A $2 billion boost in the shipbuilding budget, beyond what Defense asked. This includes another unsought Littoral Combat Ship (LCS) – a ship the Secretary of Defense has cut down in a blistering memo.
Overriding the Administration attempt at retiring Carrier Aircraft Wing 14. The Pentagon found there were not enough carriers to need this aircraft wing. It is not fully staffed and has not been activated since 2011. It is based in Lemoore, California, so its Congressman is David G. Valadao (R-CA), a member of the Appropriations Committee who will no doubt be able to use his post to help the funding.

The shipbuilding budget is the wedge for some naval plans both very ambitious – and expensively self-serving. The Chairman of the Seapower Subcommittee, who steered this spending through is Randy Forbes (R-Va.). He represents the suburbs of Hampton Roads, in the Navy’s most highly funded area in the country. Forbes commented that this bill “increases shipbuilding to $206 billion, $2.3 billion more than the President’s budget, and the highest level of shipbuilding since the Reagan-Lehman era, adjusting for inflation.” (Of course, that was at the peak of the naval rivalry with the Soviet Union during the Cold War, when the U.S. Navy faced global confrontation with the Soviet Navy.)
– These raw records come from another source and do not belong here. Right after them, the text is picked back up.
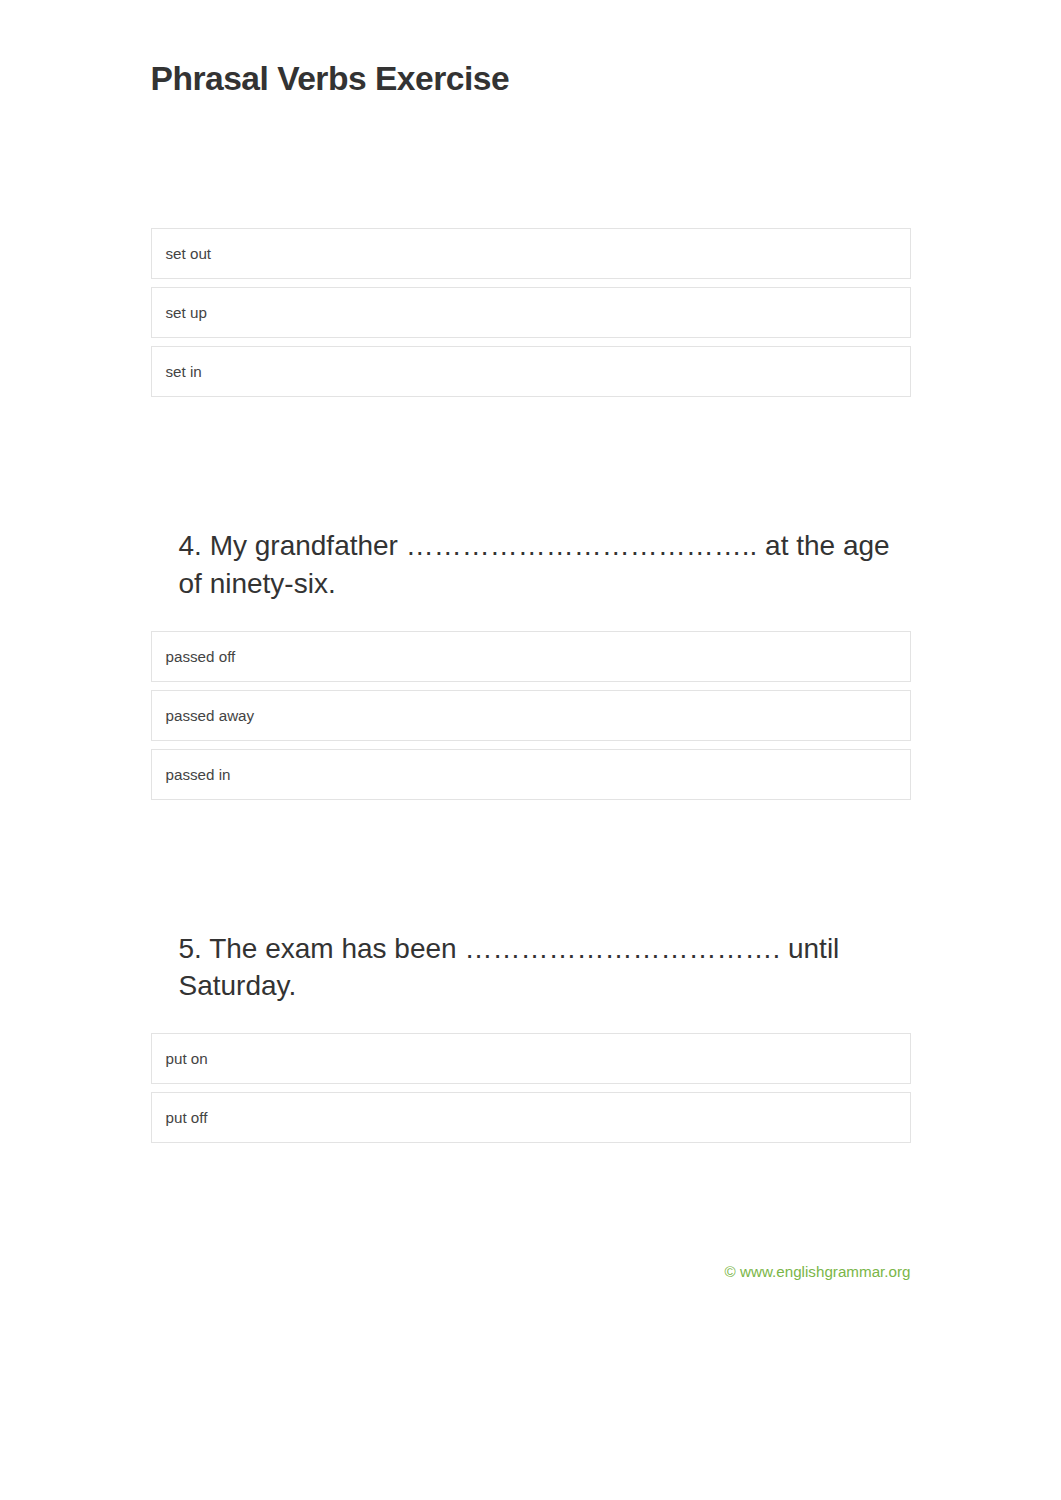Phrasal Verbs Exercise
set out
set up
set in
4. My grandfather ……………………………….. at the age of ninety-six.
passed off
passed away
passed in
5. The exam has been ……………………………. until Saturday.
put on
put off
© www.englishgrammar.org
Forbes continues, “With this legislation, we are . . . making a down payment on the 350-ship Navy we need for national defense.” 350 ships is a staggeringly high number to contemplate funding – budget busting as far as the eye can see. While we have not heard the candidates for President give detailed specifics about how they would spend more on defense, clearly, Chairman Randy Forbes has the vision and perspective to show them the way.